======== TEXT SEGMENT ========

I was wondering if you had a script for me to use with my parents while I’m at home for a week. If I’m getting this many phone calls and it’s still September, I’m terrified of what it will get to by Christmas.
Responsible for Myself, Not for My Brother
You are smart and you are doing everything to take care of yourself correctly. Internet ^5.
Here’s your script:
“That sounds really stressful, Mom. You should talk to brother directly about that.” + (Change of subject)
“Wow, that sounds like a terrible idea. You should talk to him directly about that.” + (Change of subject)
“Mom, you should talk to him directly about that.”
“Mom, you should talk to him directly about that.”
“You should talk to him directly about that.”
Just keep repeating it (until it becomes ridiculous, if necessary) and then change the subject, and if the subject won’t stay changed say “We really need to change the subject now,” and if they still won’t change the subject say “I have to end this conversation now” and leave the room/hang up the phone/go for a drive/walk/run/jog/to get milk/to freshen up/to start dinner. If they bring it up with you in emails (I am shuddering at the agenda she sent you), respond to all the parts of the email that are NOT that and totally ignore that request as if it did not happen.

========

[PROBLEM SET]
1. In the advice column, what should be said if the subject won't stay changed?
2. Say whether each statement agrees with the advice column, answering yes or no and quoting the words that decide it: (a) The writer asking for help says it is still September. (b) The column advises answering the unwanted request in emails directly. (c) The script tells Mom to talk to the brother directly.
3. Extract the part of the advice column starting with "Just keep repeating" and going on through "did not happen.".

======== MATERIAL SHOWN ========

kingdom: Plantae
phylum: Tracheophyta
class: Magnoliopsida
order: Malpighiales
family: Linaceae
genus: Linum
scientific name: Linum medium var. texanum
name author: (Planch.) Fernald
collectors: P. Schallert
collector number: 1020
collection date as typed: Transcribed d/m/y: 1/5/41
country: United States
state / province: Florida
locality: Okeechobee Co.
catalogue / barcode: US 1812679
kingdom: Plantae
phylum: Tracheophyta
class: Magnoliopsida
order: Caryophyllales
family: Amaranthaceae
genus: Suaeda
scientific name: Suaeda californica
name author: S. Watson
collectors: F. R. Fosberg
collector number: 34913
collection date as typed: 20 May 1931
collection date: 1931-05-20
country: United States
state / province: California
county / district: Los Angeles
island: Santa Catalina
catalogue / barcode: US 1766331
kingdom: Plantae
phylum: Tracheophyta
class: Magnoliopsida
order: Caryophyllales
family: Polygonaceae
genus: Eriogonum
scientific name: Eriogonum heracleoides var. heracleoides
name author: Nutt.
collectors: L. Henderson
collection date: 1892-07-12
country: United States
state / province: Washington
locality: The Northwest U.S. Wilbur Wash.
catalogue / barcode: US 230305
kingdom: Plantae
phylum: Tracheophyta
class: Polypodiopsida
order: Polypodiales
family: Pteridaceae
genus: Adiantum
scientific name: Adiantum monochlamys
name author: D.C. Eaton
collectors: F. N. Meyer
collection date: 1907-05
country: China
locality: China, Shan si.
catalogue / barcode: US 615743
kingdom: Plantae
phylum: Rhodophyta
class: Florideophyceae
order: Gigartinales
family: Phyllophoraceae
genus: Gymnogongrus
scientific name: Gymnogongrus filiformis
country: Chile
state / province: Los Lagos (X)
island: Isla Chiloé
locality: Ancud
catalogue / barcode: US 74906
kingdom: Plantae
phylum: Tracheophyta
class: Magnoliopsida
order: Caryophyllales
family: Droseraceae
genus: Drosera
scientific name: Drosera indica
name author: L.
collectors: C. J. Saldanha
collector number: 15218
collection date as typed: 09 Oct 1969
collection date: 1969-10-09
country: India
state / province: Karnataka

========

[ANSWERS FOR THIS EXERCISE]
1. "We really need to change the subject now."

2.
(a) Yes: "it’s still September"
(b) No: "totally ignore that request as if it did not happen"
(c) Yes: "You should talk to brother directly about that."

3.
Just keep repeating it (until it becomes ridiculous, if necessary) and then change the subject, and if the subject won’t stay changed say “We really need to change the subject now,” and if they still won’t change the subject say “I have to end this conversation now” and leave the room/hang up the phone/go for a drive/walk/run/jog/to get milk/to freshen up/to start dinner. If they bring it up with you in emails (I am shuddering at the agenda she sent you), respond to all the parts of the email that are NOT that and totally ignore that request as if it did not happen.